» **Exercise description**: Print the entries below in their entirety, exactly as they are written.

======== Input rows

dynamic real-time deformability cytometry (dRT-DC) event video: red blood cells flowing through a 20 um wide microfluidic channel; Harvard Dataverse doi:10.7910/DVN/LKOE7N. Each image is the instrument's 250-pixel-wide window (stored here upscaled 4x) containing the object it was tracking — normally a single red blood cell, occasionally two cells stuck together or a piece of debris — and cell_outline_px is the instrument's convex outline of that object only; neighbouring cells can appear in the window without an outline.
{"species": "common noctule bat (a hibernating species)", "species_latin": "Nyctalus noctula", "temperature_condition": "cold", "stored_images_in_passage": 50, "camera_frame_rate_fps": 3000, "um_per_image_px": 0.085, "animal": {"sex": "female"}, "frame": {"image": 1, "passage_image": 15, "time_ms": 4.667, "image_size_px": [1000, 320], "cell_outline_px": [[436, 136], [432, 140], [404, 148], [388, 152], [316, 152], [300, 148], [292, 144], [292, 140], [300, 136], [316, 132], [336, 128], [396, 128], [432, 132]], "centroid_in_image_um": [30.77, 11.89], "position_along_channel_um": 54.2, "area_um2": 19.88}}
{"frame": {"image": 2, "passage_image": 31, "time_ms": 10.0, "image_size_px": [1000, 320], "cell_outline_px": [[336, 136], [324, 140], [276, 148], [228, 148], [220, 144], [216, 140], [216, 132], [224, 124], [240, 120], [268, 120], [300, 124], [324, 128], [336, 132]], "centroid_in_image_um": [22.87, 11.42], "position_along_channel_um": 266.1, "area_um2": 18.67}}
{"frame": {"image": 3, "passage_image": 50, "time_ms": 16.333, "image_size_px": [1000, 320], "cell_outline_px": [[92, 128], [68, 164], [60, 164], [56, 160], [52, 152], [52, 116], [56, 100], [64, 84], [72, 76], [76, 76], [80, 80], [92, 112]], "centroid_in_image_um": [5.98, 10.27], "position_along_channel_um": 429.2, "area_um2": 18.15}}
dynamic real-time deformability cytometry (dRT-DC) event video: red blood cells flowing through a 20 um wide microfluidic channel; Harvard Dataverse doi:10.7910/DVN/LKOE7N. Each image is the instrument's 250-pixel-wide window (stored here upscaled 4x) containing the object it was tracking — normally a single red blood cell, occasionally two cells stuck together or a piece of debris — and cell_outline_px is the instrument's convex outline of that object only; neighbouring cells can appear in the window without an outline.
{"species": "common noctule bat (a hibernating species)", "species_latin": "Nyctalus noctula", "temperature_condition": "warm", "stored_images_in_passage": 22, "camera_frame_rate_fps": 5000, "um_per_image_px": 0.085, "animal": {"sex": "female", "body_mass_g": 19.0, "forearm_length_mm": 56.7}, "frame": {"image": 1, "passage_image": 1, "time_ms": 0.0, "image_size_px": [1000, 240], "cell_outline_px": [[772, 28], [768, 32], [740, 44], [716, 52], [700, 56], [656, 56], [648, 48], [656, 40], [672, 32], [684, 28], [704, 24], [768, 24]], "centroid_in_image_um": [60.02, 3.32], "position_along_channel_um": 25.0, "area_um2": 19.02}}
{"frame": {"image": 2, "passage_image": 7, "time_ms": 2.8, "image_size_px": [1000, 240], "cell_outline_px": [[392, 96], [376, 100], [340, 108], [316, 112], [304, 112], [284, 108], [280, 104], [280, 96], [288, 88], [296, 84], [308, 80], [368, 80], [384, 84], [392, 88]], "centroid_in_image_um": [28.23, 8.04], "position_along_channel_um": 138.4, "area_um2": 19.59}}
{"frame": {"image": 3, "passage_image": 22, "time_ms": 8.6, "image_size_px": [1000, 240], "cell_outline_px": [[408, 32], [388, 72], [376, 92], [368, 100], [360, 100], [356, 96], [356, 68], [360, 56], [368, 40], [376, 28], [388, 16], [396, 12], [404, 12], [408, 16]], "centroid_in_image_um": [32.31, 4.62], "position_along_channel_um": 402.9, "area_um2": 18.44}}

================

» **Task answer**:
dynamic real-time deformability cytometry (dRT-DC) event video: red blood cells flowing through a 20 um wide microfluidic channel; Harvard Dataverse doi:10.7910/DVN/LKOE7N. Each image is the instrument's 250-pixel-wide window (stored here upscaled 4x) containing the object it was tracking — normally a single red blood cell, occasionally two cells stuck together or a piece of debris — and cell_outline_px is the instrument's convex outline of that object only; neighbouring cells can appear in the window without an outline.
{"species": "common noctule bat (a hibernating species)", "species_latin": "Nyctalus noctula", "temperature_condition": "cold", "stored_images_in_passage": 50, "camera_frame_rate_fps": 3000, "um_per_image_px": 0.085, "animal": {"sex": "female"}, "frame": {"image": 1, "passage_image": 15, "time_ms": 4.667, "image_size_px": [1000, 320], "cell_outline_px": [[436, 136], [432, 140], [404, 148], [388, 152], [316, 152], [300, 148], [292, 144], [292, 140], [300, 136], [316, 132], [336, 128], [396, 128], [432, 132]], "centroid_in_image_um": [30.77, 11.89], "position_along_channel_um": 54.2, "area_um2": 19.88}}
{"frame": {"image": 2, "passage_image": 31, "time_ms": 10.0, "image_size_px": [1000, 320], "cell_outline_px": [[336, 136], [324, 140], [276, 148], [228, 148], [220, 144], [216, 140], [216, 132], [224, 124], [240, 120], [268, 120], [300, 124], [324, 128], [336, 132]], "centroid_in_image_um": [22.87, 11.42], "position_along_channel_um": 266.1, "area_um2": 18.67}}
{"frame": {"image": 3, "passage_image": 50, "time_ms": 16.333, "image_size_px": [1000, 320], "cell_outline_px": [[92, 128], [68, 164], [60, 164], [56, 160], [52, 152], [52, 116], [56, 100], [64, 84], [72, 76], [76, 76], [80, 80], [92, 112]], "centroid_in_image_um": [5.98, 10.27], "position_along_channel_um": 429.2, "area_um2": 18.15}}
dynamic real-time deformability cytometry (dRT-DC) event video: red blood cells flowing through a 20 um wide microfluidic channel; Harvard Dataverse doi:10.7910/DVN/LKOE7N. Each image is the instrument's 250-pixel-wide window (stored here upscaled 4x) containing the object it was tracking — normally a single red blood cell, occasionally two cells stuck together or a piece of debris — and cell_outline_px is the instrument's convex outline of that object only; neighbouring cells can appear in the window without an outline.
{"species": "common noctule bat (a hibernating species)", "species_latin": "Nyctalus noctula", "temperature_condition": "warm", "stored_images_in_passage": 22, "camera_frame_rate_fps": 5000, "um_per_image_px": 0.085, "animal": {"sex": "female", "body_mass_g": 19.0, "forearm_length_mm": 56.7}, "frame": {"image": 1, "passage_image": 1, "time_ms": 0.0, "image_size_px": [1000, 240], "cell_outline_px": [[772, 28], [768, 32], [740, 44], [716, 52], [700, 56], [656, 56], [648, 48], [656, 40], [672, 32], [684, 28], [704, 24], [768, 24]], "centroid_in_image_um": [60.02, 3.32], "position_along_channel_um": 25.0, "area_um2": 19.02}}
{"frame": {"image": 2, "passage_image": 7, "time_ms": 2.8, "image_size_px": [1000, 240], "cell_outline_px": [[392, 96], [376, 100], [340, 108], [316, 112], [304, 112], [284, 108], [280, 104], [280, 96], [288, 88], [296, 84], [308, 80], [368, 80], [384, 84], [392, 88]], "centroid_in_image_um": [28.23, 8.04], "position_along_channel_um": 138.4, "area_um2": 19.59}}
{"frame": {"image": 3, "passage_image": 22, "time_ms": 8.6, "image_size_px": [1000, 240], "cell_outline_px": [[408, 32], [388, 72], [376, 92], [368, 100], [360, 100], [356, 96], [356, 68], [360, 56], [368, 40], [376, 28], [388, 16], [396, 12], [404, 12], [408, 16]], "centroid_in_image_um": [32.31, 4.62], "position_along_channel_um": 402.9, "area_um2": 18.44}}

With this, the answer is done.